MUHAMMADIYAH.OR.ID, YOGYAKARTA—Anggota Majelis Tarjih dan Tajdid PP Muhammadiyah Nur Kholis menerangkan sebab turunnya QS. Al Baqarah ayat 221. Mengutip dari al-Muqatil, ayat ini berkenaan dengan Ibnu Abi Mirtsad al-Ghanawi yang meminta izin kepada Rasulullah saw untuk menikahi ‘Anaq, seorang wanita Quraisy yang miskin tapi cantik, namun masih musyrik, sedangkan Ibnu Abi Mirtsad seorang Muslim. Lalu Allah menurunkan ayat ini.
Para ulama berbeda pendapat soal apakah ahlul kitab termasuk musyrik atau bukan. Hal ini tentu saja memiliki konsekuensi terhadap pernikahan. Menurut Rasyid Ridha, antara kata ahlul kitab dan al-musyrikin terdapat huruf athaf (menghubungkan) yang menunjukkan bahwa keduanya berbeda, namun keduanya menunjukkan kelompok orang kafir.
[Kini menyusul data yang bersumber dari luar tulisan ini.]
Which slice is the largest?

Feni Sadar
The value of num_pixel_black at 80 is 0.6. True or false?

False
Pendapat yang membedakan antara musyrik dan ahlul kitab ini sejalan dengan firman Allah dalam QS. al-Maidah ayat 5, yang mengizinkan seorang muslim untuk menikahi wanita ahlul kitab. Sementara itu para ulama yang berpendapat bahwa kata al-musyrik mempunyai makna umum terhadap semua orang yang mempersekutukan Allah termasuk di dalamnya ahlul kitab, menilai bahwa QS. al-Maidah ayat 5 itu telah di-nasakh (dibatalkan) hukumnya oleh QS.al-Baqarah ayat 221 di atas.
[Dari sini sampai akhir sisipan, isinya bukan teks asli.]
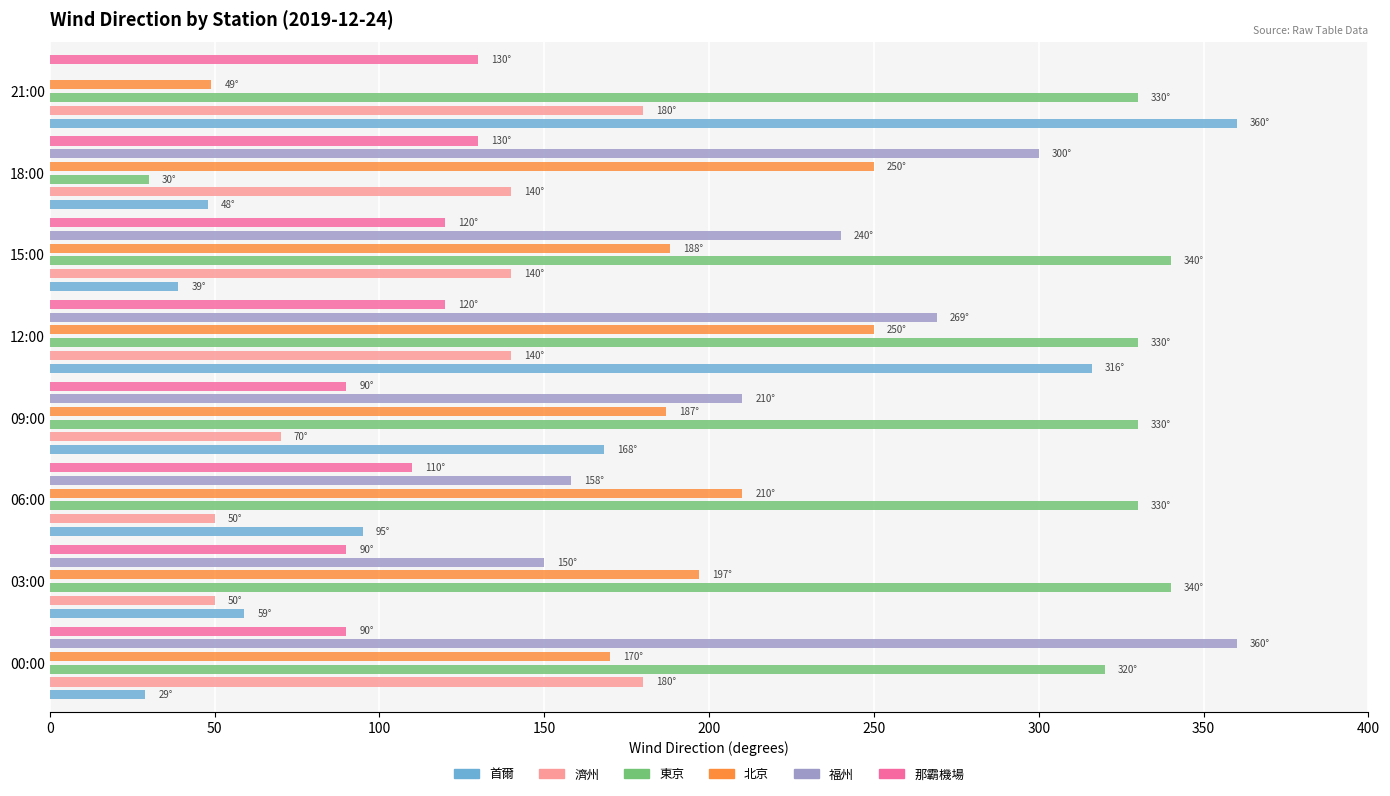

The value of 東京 at 300 is 30. True or false?

True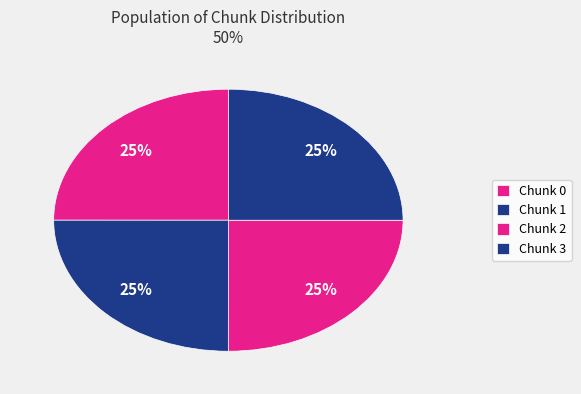

Which category has the biggest portion of the pie?

3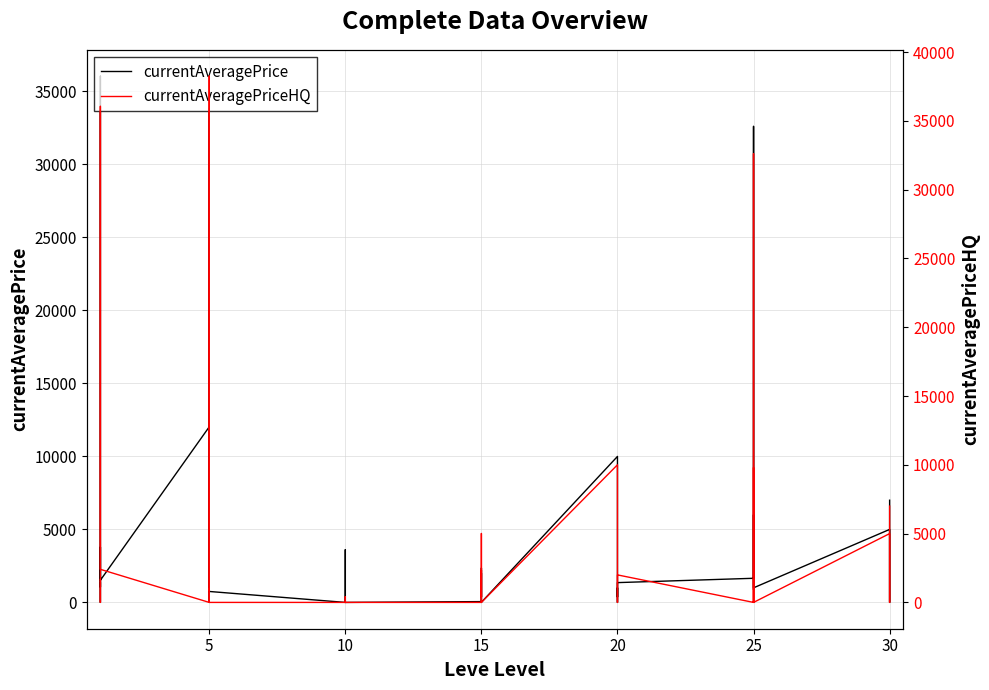

True or false: currentAveragePriceHQ has a value of -20678.1 at 10.

False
Dengan penjelasan di atas, maka pesan yang dimaksud oleh QS. Al Baqarah ayat 221 ini sesungguhnya adalah, larangan bagi laki-laki muslim menikahi perempuan musyrik sebelum mereka benar-benar beriman. Allah memberikan penegasan bahwa perempuan yang beriman, sekalipun dari kalangan budak, lebih baik dari pada perempuan musyrik yang menarik hati.
Alasan utama larangan pernikahan orang beriman dengan orang yang tidak beriman adalah perbedaan akidah. Orang yang tidak beriman akan selalu mengajak kepada kekafiran, dan melakukan perbuatanperbuatan yang mengantarkan pelakunya masuk neraka. Bagaimana mungkin akan terjalin hubungan yang harmonis antara suami dan isteri, ataupun antara keluarga yang berbeda keyakinan ini, jika nilai-nilai yang mereka anut, tidak hanya berbeda, tetapi bertentangan.
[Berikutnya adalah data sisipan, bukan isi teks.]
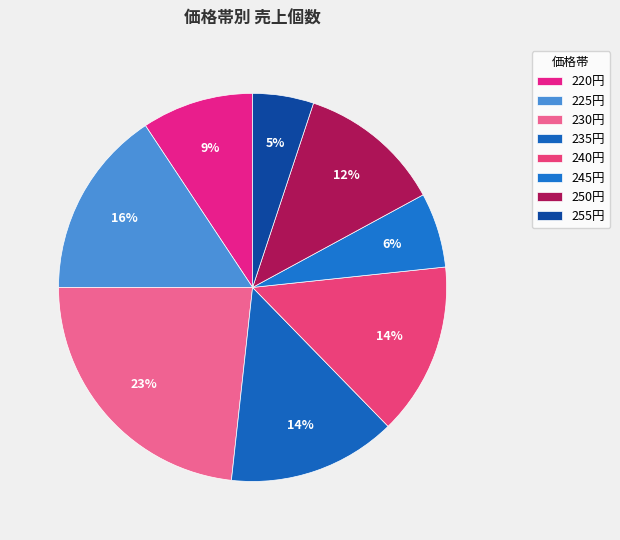

How many slices are in this pie chart?

8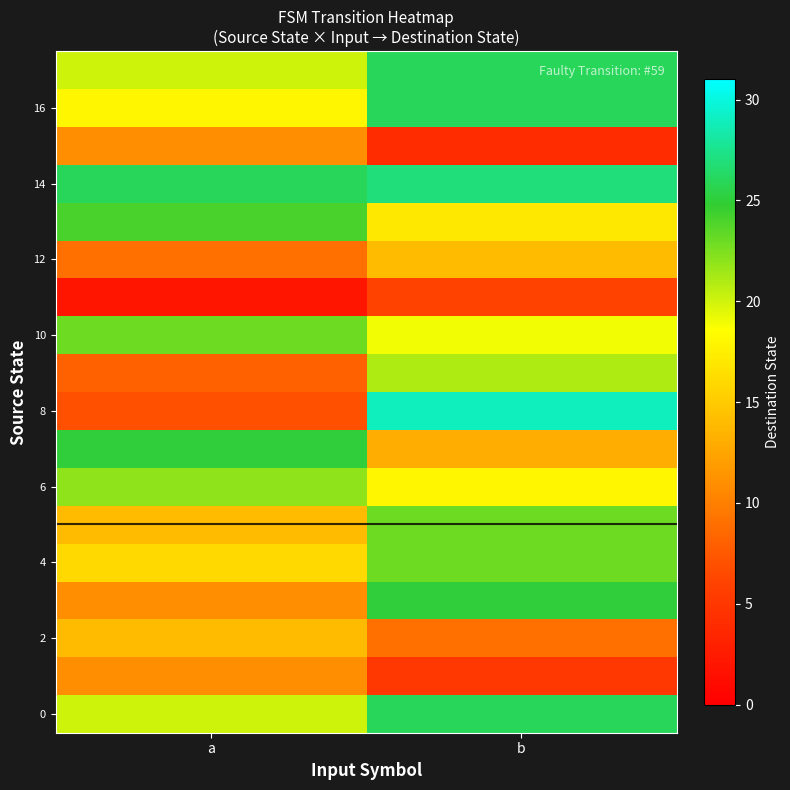

What is the total value across all series at b?

331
“Di sini ditegaskan bahwa dalam menentukan pilihan jodoh untuk dinikahi, pertimbangan utama bukan pada kecantikan, status sosial, harta kekayaan, dan seumpamanya, tetapi adalah iman,” terang Nur Kholis dalam kajian yang diselenggarakan Masjid Islamic Center Universitas Ahmad Dahlan pada Kamis (20/10).